Della celebre catena di noleggio anni Novanta è rimasto un solo esemplare nel mondo

“Che si fa stasera? Affittiamo un film al Blockbuster?”, “Ma sì, uscire, usciamo domani.” Un dialogo possibile, credibile, e piuttosto frequente in quei giorni che andavano dal lunedì al giovedì, quando la serata con gli amici, magari coinquilini nella casa in affitto durante gli anni dell’Università, si divideva tra una partita a Scarabeo, una a Fiori e Frutta, un reality per non dimenticare la quota trash o un film rigorosamente a noleggio, rigorosamente preso al Blockbuster. Erano gli anni Novanta, e quelli a cavallo con il nuovo millennio, non c’era lo streaming, Sky era un’allucinazione nel deserto del Sahara e soprattutto Netflix era pura fantascienza.

Così, se si voleva vedere un film, o meglio se si voleva scegliere cosa vedere, fuggendo dal palinsesto della tv generalista, la decisione da prendere era una e una soltanto: uscire di casa muniti di tesserina d’ordinanza e andare lì, in quel paradiso cinefilo fatto di scaffali perfettamente divisi per genere e colmi di dvd opportunamente organizzati in ordine alfabetico. 

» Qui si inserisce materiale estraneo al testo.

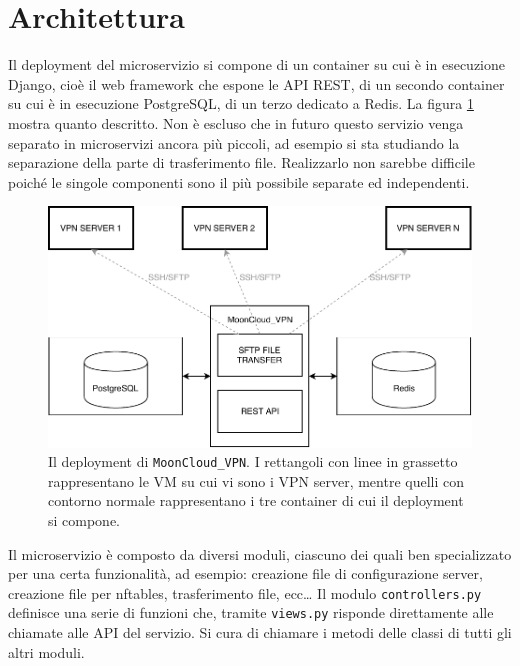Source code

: \section{Architettura}
Il deployment del microservizio si compone di un container
su cui è in esecuzione Django, cioè il web framework che espone le API REST,
di un secondo container su cui è in esecuzione PostgreSQL, di un terzo dedicato
a Redis.
La figura \ref{fig:microservice-deployment} mostra quanto descritto.
Non è escluso che in futuro questo servizio venga separato in microservizi
ancora più piccoli, ad esempio si sta studiando la separazione della
parte di trasferimento file. Realizzarlo non sarebbe
difficile poiché le singole componenti sono il più possibile separate ed independenti.

\begin{figure}
	\includegraphics[scale=0.5]{img/microservice_deployment}
	\caption[Il deployment di \texttt{MoonCloud\_VPN}]{
		Il deployment di \texttt{MoonCloud\_VPN}. I rettangoli con linee in grassetto
		rappresentano le VM su cui vi sono i VPN server, mentre quelli con contorno
		normale rappresentano i tre container di cui il deployment si compone.
	}
	\label{fig:microservice-deployment}
\end{figure}


Il microservizio è composto da diversi moduli, ciascuno dei quali ben
specializzato per una certa funzionalità, ad esempio: creazione file di configurazione
server, creazione file per nftables, trasferimento file, ecc\ldots
Il modulo \texttt{controllers.py}  definisce
una serie di funzioni che, tramite \texttt{views.py} risponde direttamente alle
chiamate alle API del servizio. Si cura di chiamare i metodi delle classi di tutti
gli altri moduli.

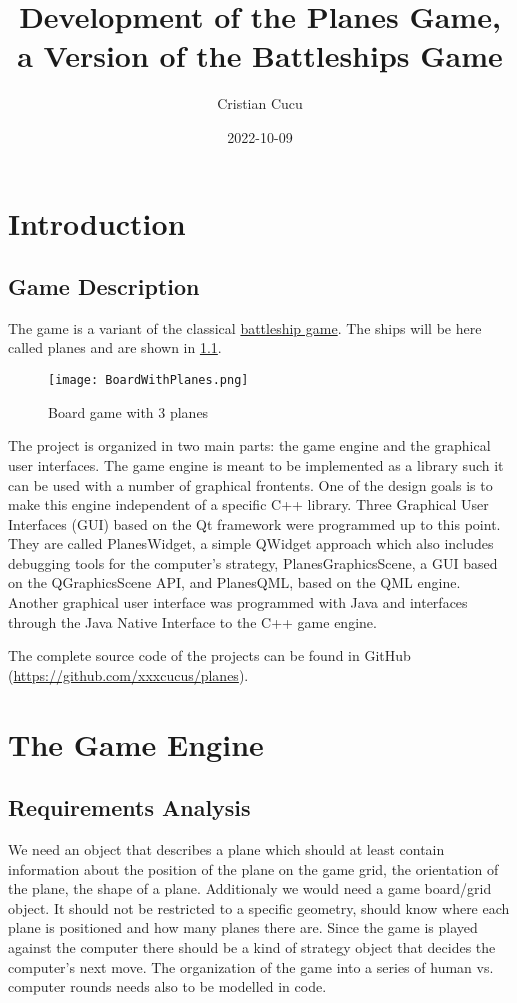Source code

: \documentclass{report}
\title{Development of the Planes Game, a Version of the Battleships Game}
\date{2022-10-09}
\author{Cristian Cucu}
\begin{document}
\maketitle
\newpage
\lstset{language=C++}
\tableofcontents

\chapter{Introduction}

\section{Game Description}
The game is a variant of the classical \href{https://en.wikipedia.org/wiki/Battleship_(game)}{battleship game}. The ships will be here called planes and are shown in \ref{fig:board}.
\begin{figure}[h]
  \texttt{[image: BoardWithPlanes.png]}
  \caption{Board game with 3 planes}
  \label{fig:board}
\end{figure}
The project is organized in two main parts: the game engine and the graphical user interfaces. The game engine is meant to be implemented as a library such it can be used with a number of graphical frontents. One of the design goals is to make this engine independent of a specific C++ library. Three Graphical User Interfaces (GUI) based on the Qt framework were programmed up to this point. They are called PlanesWidget, a simple QWidget approach which also includes debugging tools for the computer's strategy, PlanesGraphicsScene, a GUI based on the QGraphicsScene API, and PlanesQML, based on the QML engine. Another graphical user interface was programmed with Java and interfaces through the Java Native Interface to the C++ game engine.

The complete source code of the projects can be found in GitHub (\url{https://github.com/xxxcucus/planes}).

\chapter {The Game Engine }
\section{Requirements Analysis}
We need an object that describes a plane which should at least contain information about the position of the plane on the game grid, the orientation of the plane, the shape of a plane. Additionaly we would need a game board/grid object. It should not be restricted to a specific geometry, should know where each plane is positioned and how many planes there are. Since the game is played against the computer there should be a kind of strategy object that decides the computer's next move. The organization of the game into a series of human vs. computer rounds needs also to be modelled in code.
\end{document}
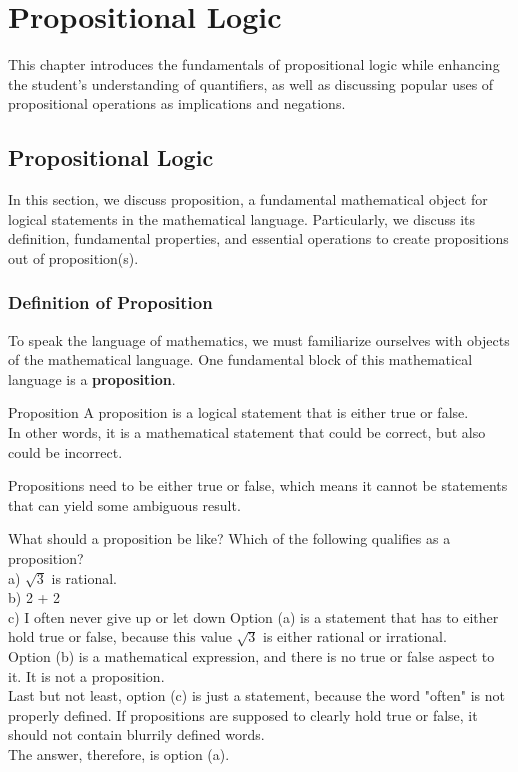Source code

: \chapter{Propositional Logic}
This chapter introduces the fundamentals of propositional logic while enhancing the student's understanding of quantifiers, as well as discussing popular uses of propositional operations as implications and negations.

\section{Propositional Logic}
In this section, we discuss proposition, a fundamental mathematical object for logical statements in the mathematical language. Particularly, we discuss its definition, fundamental properties, and essential operations to create propositions out of proposition(s).

\subsection{Definition of Proposition}
To speak the language of mathematics, we must familiarize ourselves with objects of the mathematical language. One fundamental block of this mathematical language is a \textbf{proposition}.
\begin{ln-define}{Proposition}{}
    A proposition is a logical statement that is either true or false. \\
    In other words, it is a mathematical statement that could be correct, but also could be incorrect.
\end{ln-define}
Propositions need to be either true or false, which means it cannot be statements that can yield some ambiguous result.
\begin{ln-think}{What should a proposition be like?}{}
    Which of the following qualifies as a proposition? \\
    a) $\sqrt{3}$ is rational. \\
    b) 2 + 2 \\
    c) I often never give up or let down
    \tcblower
    Option (a) is a statement that has to either hold true or false, because this value $\sqrt{3}$ is either rational or irrational. \\
    Option (b) is a mathematical expression, and there is no true or false aspect to it. It is not a proposition. \\
    Last but not least, option (c) is just a statement, because the word "often" is not properly defined. If propositions are supposed to clearly hold true or false, it should not contain blurrily defined words. \\
    The answer, therefore, is option (a).
\end{ln-think}

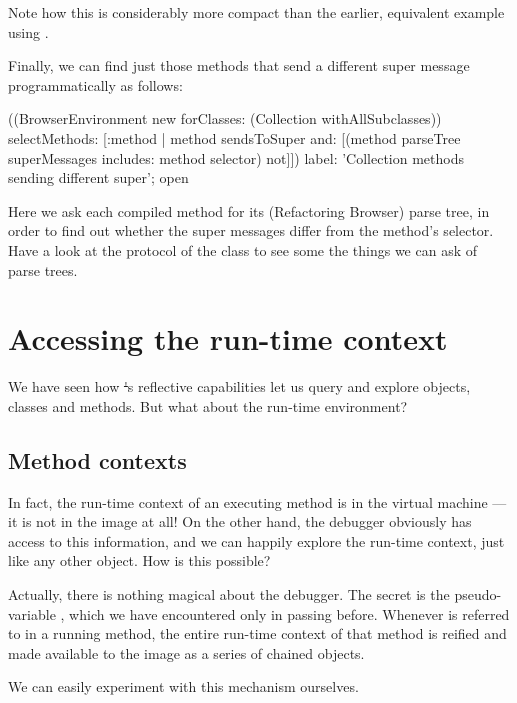 \documentclass[a4paper,10pt,twoside]{book}
\begin{document}
Note how this is considerably more compact than the earlier, equivalent example using .

Finally, we can find just those methods that send a different super message programmatically as follows:
\begin{code}{}
((BrowserEnvironment new forClasses: (Collection withAllSubclasses))
	selectMethods: [:method | 
		method sendsToSuper
		and: [(method parseTree superMessages includes: method selector) not]])
	label: 'Collection methods sending different super';
	open
\end{code}
Here we ask each compiled method for its (Refactoring Browser) parse tree, in order to find out whether the super messages differ from the method's selector.
Have a look at the  protocol of the class  to see some the things we can ask of parse trees.

\section{Accessing the run-time context}

We have seen how \st's reflective capabilities let us query and explore objects, classes and methods.  But what about the run-time environment?

\subsection{Method contexts}

In fact, the run-time context of an executing method is in the virtual machine --- it is not in the image at all!
On the other hand, the debugger obviously has access to this information, and we can happily explore the run-time context, just like any other object.
How is this possible?

Actually, there is nothing magical about the debugger.
The secret is the pseudo-variable , which we have encountered only in passing before.
Whenever  is referred to in a running method, the entire run-time context of that method is reified and made available to the image as a series of chained  objects.

We can easily experiment with this mechanism ourselves.

\end{document}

C’era l’imbarazzo della scelta ed era meglio andare con le idee piuttosto chiare per evitare di passare lì l’intera serata, consumati dall’indecisione, invece di trascorrerla accoccolati sul divano con un sacchetto di popcorn in mano o un vasetto di gelato Haagen-Dazs in una e un cucchiaino nell’altra. Blockbuster è stato una costante, anche nel centro meno metropolitano che esiste c’era una filiale, a fine anni Ottanta nei soli States si contavano oltre 4800 negozi. Poi è arrivata inesorabile la crisi, complice il cambiamento nelle abitudini dell’intrattenimento domestico, il proliferare di programmi per scaricare film dalla rete, illegalmente ma poco importava, e il diffondersi a macchia d’olio degli abbonamenti alle tv satellitari, così che il Blockbuster abbiamo iniziato ad averlo in casa, a portata di telecomando.

Il celebre franchising ha cominciato a perdere pezzi, negozi che chiudevano uno dopo l’altro tanto che oggi ne è rimasto solo uno.

L’highlader della fu più grande catena di distribuzione digitale d’intrattenimento è a Bend, una cittadina dell’Oregon di meno di 100mila anime. E’ rimasto solo lui nel mondo, piazzato lì nel parcheggio di una stazione di servizio, in un trafficatissimo incrocio. 

The Last Blockbuster la cui proprietaria, Sandi Harding, cerca faticosamente di tenere aperto, anche grazie alla solidarietà della comunità locale, è l’ultimo della sua specie dopo che anche l’unico altro esemplare, quello a Morley, sobborgo di Perth in Australia, ha annunciato la chiusura imminente. “Anche mio marito lavorava in un negozio Blockbuster, mio figlio Ryan, che ha 14 anni ora lavora qui, è cresciuto qui, come gli altri miei figli. ” – ha detto la signora alla BBC con una nota nostalgica nemmeno troppo velata. 

Negli anni più recenti l’avvento di Netflix ha fatto il resto, lasciando lungo la sua ascesa solo vittime, nessun prigioniero o, meglio, uno soltanto, in uno stato sulla costa del Pacifico che, come ha scritto Business Insider, testimonia un esito inevitabile: “Blockbuster si candida a diventare il franchising più solitario di sempre.” Quanta nostalgia.